TASK DESCRIPTION: Reproduce every one of the rows below word for word, changing nothing.

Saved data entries
┄┄┄┄┄┄┄┄┄┄┄┄┄┄┄┄┄┄┄┄

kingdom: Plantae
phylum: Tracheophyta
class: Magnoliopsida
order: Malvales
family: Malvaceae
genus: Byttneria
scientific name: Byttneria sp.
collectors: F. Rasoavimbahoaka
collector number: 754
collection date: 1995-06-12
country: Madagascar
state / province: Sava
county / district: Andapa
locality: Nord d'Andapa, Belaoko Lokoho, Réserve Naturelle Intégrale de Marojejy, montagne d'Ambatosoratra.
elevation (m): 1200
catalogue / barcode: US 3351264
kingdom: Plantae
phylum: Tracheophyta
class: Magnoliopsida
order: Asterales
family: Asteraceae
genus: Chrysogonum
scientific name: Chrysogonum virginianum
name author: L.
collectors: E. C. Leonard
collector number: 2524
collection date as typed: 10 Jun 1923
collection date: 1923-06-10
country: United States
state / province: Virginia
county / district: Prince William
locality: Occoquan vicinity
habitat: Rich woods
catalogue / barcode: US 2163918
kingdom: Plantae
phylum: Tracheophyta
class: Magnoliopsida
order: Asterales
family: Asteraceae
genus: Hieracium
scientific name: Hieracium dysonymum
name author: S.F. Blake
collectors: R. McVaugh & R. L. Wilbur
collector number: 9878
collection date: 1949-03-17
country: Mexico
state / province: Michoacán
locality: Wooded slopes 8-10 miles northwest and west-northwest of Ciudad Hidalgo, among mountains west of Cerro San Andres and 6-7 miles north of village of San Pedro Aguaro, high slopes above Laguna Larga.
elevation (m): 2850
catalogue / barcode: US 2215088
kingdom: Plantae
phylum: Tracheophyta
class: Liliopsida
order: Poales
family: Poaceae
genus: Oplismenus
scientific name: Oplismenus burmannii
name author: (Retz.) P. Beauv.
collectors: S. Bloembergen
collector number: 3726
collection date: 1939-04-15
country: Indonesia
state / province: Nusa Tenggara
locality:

┄┄┄┄┄┄┄┄┄┄┄┄┄┄┄┄┄┄┄┄

SOLUTION TO THIS TASK:
kingdom: Plantae
phylum: Tracheophyta
class: Magnoliopsida
order: Malvales
family: Malvaceae
genus: Byttneria
scientific name: Byttneria sp.
collectors: F. Rasoavimbahoaka
collector number: 754
collection date: 1995-06-12
country: Madagascar
state / province: Sava
county / district: Andapa
locality: Nord d'Andapa, Belaoko Lokoho, Réserve Naturelle Intégrale de Marojejy, montagne d'Ambatosoratra.
elevation (m): 1200
catalogue / barcode: US 3351264
kingdom: Plantae
phylum: Tracheophyta
class: Magnoliopsida
order: Asterales
family: Asteraceae
genus: Chrysogonum
scientific name: Chrysogonum virginianum
name author: L.
collectors: E. C. Leonard
collector number: 2524
collection date as typed: 10 Jun 1923
collection date: 1923-06-10
country: United States
state / province: Virginia
county / district: Prince William
locality: Occoquan vicinity
habitat: Rich woods
catalogue / barcode: US 2163918
kingdom: Plantae
phylum: Tracheophyta
class: Magnoliopsida
order: Asterales
family: Asteraceae
genus: Hieracium
scientific name: Hieracium dysonymum
name author: S.F. Blake
collectors: R. McVaugh & R. L. Wilbur
collector number: 9878
collection date: 1949-03-17
country: Mexico
state / province: Michoacán
locality: Wooded slopes 8-10 miles northwest and west-northwest of Ciudad Hidalgo, among mountains west of Cerro San Andres and 6-7 miles north of village of San Pedro Aguaro, high slopes above Laguna Larga.
elevation (m): 2850
catalogue / barcode: US 2215088
kingdom: Plantae
phylum: Tracheophyta
class: Liliopsida
order: Poales
family: Poaceae
genus: Oplismenus
scientific name: Oplismenus burmannii
name author: (Retz.) P. Beauv.
collectors: S. Bloembergen
collector number: 3726
collection date: 1939-04-15
country: Indonesia
state / province: Nusa Tenggara
locality:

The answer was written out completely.